DeJesus, 23, Amanda Berry, 27, and Berry's 6-year-old daughter were welcomed into their family homes last week after an escape and rescue on Monday from the dungeon-like house.
"This is the best Mother's Day I could ever have," said Nancy Ruiz when asked by a reporter last week how this year's celebration of motherhood would differ from those during the nine years her daughter was missing after she vanished while walking home from junior high school.
Mother's Day has a changed meaning for Berry, who during 10 years in captivity lost her mother and conceived and bore her own child, who DNA indicates was fathered by accused kidnapper Ariel Castro, police and prosecutors said.
There was no homecoming for the fourth captive, Michelle Knight, 32, the longest-held, who slipped into seclusion after being released from a hospital on Friday. She shunned hospital visits from family members, some of whom believed she was a runaway when she disappeared 11 years ago after losing custody of her young son, her grandmother said.

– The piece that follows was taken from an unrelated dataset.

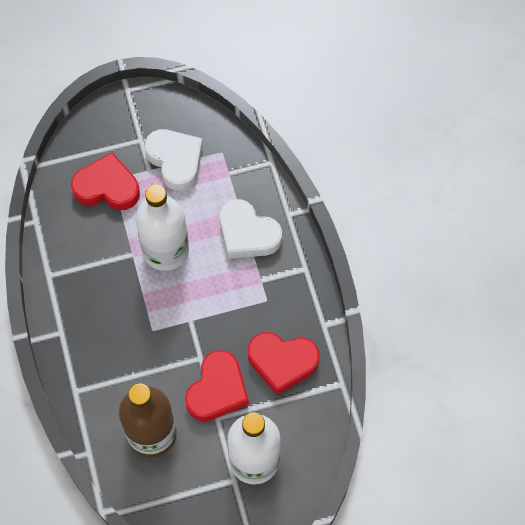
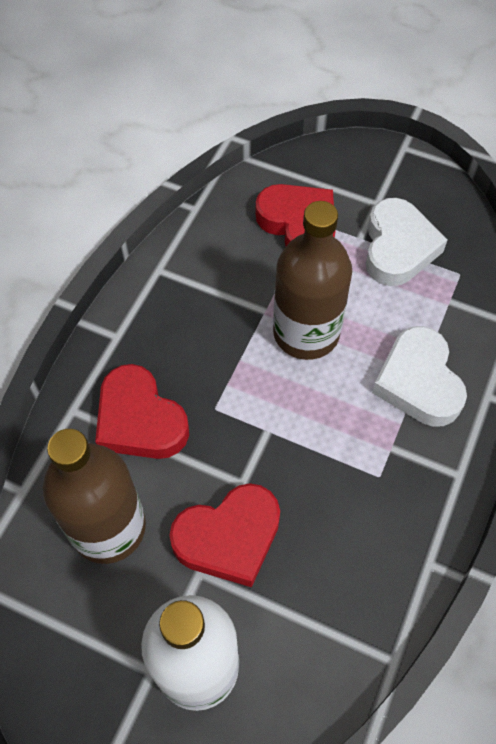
camera: 40 degrees right, 5 degrees down
white bottle [136,184,189,271] -> brown bottle [273,201,352,360]
red heart [248,332,320,395] -> red heart moved to [95,364,189,459]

The Cuyahoga County prosecutor is seeking murder charges, which could carry the death penalty, against Castro, 52, a former school bus driver who police said induced several miscarriages by beating and starving Knight.
Castro is being held on $8 million bail on charges he kidnapped and raped the three women while keeping them locked up in a rundown Cleveland home stocked with ropes and chains.

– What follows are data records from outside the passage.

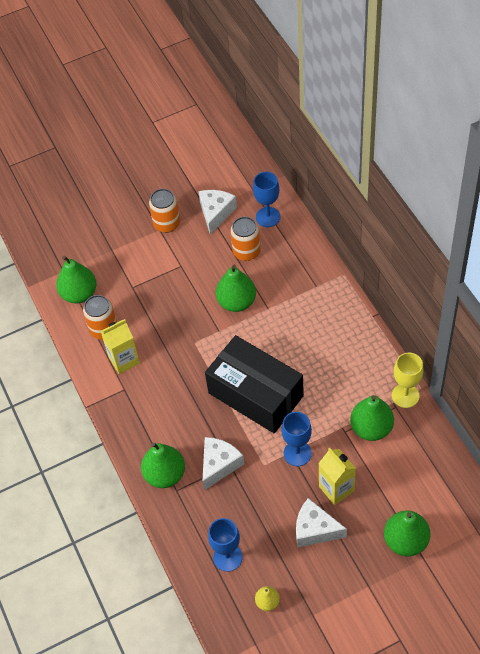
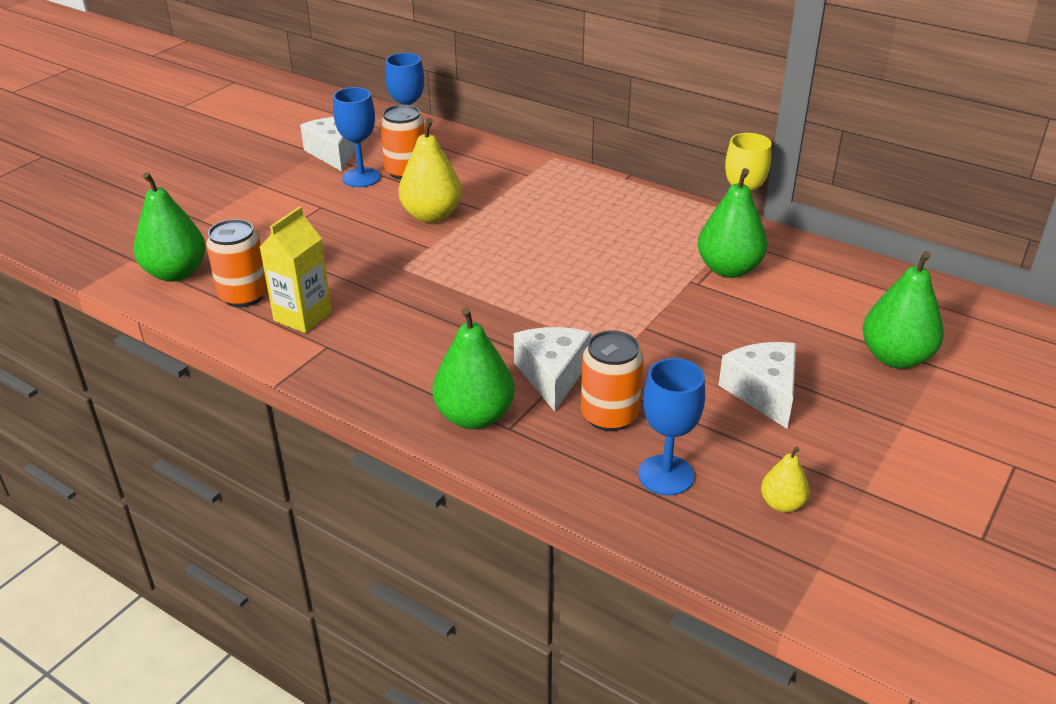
camera: 35 degrees left, 20 degrees down
orange can [149,189,180,233] -> orange can moved to [581,330,643,431]
black box [205,335,304,433] -> none
green pear [216,265,256,312] -> yellow pear [399,118,462,223]
blue goblet [282,412,312,466] -> blue goblet moved to [333,87,381,187]
white cheese [296,498,347,547] -> white cheese turned 90 degrees clockwise [719,342,796,429]
yellow carton [318,448,356,505] -> none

Knight was kidnapped in 2002 at the age of 20; Berry in 2003 the day before her 17th birthday; and DeJesus in 2004, when she was 14. Castro forced Knight to deliver Berry's daughter, and he threatened to kill Knight if the baby died, according to a police report.
Berry told police her escape had been her first chance to break free in the 10 years she was held, seizing an opportunity during Castro's momentary absence. With the help of neighbors, she and her daughter broke free, and police freed the other two women.
The community has rallied around the women, with offers of help pouring in from around the world and people offering cash, furniture and even use of a vacation home to help them rebuild their lives.
Three members of the Cleveland City Council have set up a fund to provide financial assistance to the women.
"It's a big healing process that is beginning," Councilwoman Dona Brady said on Saturday.
Since it was established last week, the fund has raised more than $50,000, said Cleveland Councilman Brian Cummins, who helped arrange the Cleveland Courage Fund, which is administered by a non-profit organization.
Cummins said the fund for the three women had received donations from people across the United States, as well as Canada, France and Australia.
The money will be distributed to organizations to help the women pay for therapy, doctor's visits, housing and other expenses, Cummins said.